(Collected data)
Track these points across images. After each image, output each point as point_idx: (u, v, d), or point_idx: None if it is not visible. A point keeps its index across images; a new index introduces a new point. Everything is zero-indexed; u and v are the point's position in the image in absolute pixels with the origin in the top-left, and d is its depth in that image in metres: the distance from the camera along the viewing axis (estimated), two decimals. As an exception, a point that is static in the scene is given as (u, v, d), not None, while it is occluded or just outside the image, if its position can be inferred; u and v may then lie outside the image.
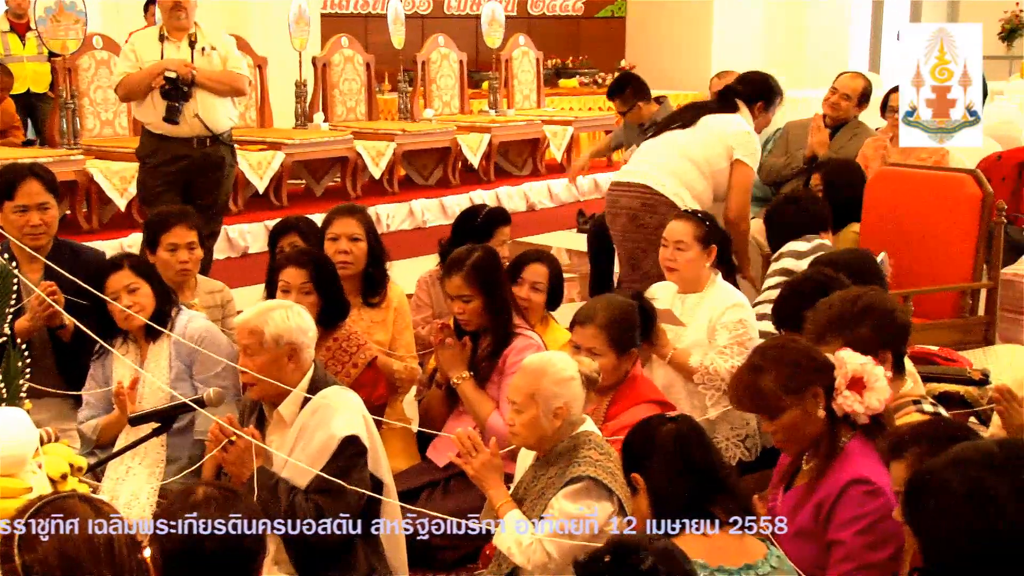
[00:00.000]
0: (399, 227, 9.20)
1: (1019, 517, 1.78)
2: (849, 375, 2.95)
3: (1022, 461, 1.84)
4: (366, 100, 10.48)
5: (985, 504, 1.81)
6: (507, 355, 4.07)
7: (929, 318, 5.23)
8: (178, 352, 3.95)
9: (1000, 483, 1.81)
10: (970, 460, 1.87)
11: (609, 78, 13.54)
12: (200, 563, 2.20)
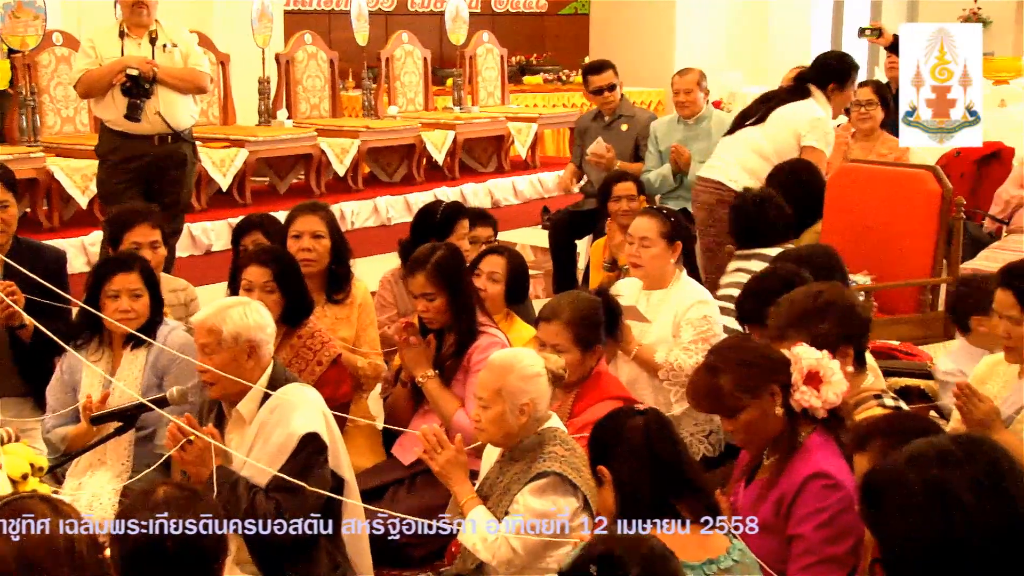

▶ **Exercise aim**: Your answer should be the lines above from the one that contains "6: (507, 355, 4.07)" through the last, set down exactly, with the pictures removed.

▶ **Output**:
6: (507, 355, 4.07)
7: (929, 318, 5.23)
8: (178, 352, 3.95)
9: (1000, 483, 1.81)
10: (970, 460, 1.87)
11: (609, 78, 13.54)
12: (200, 563, 2.20)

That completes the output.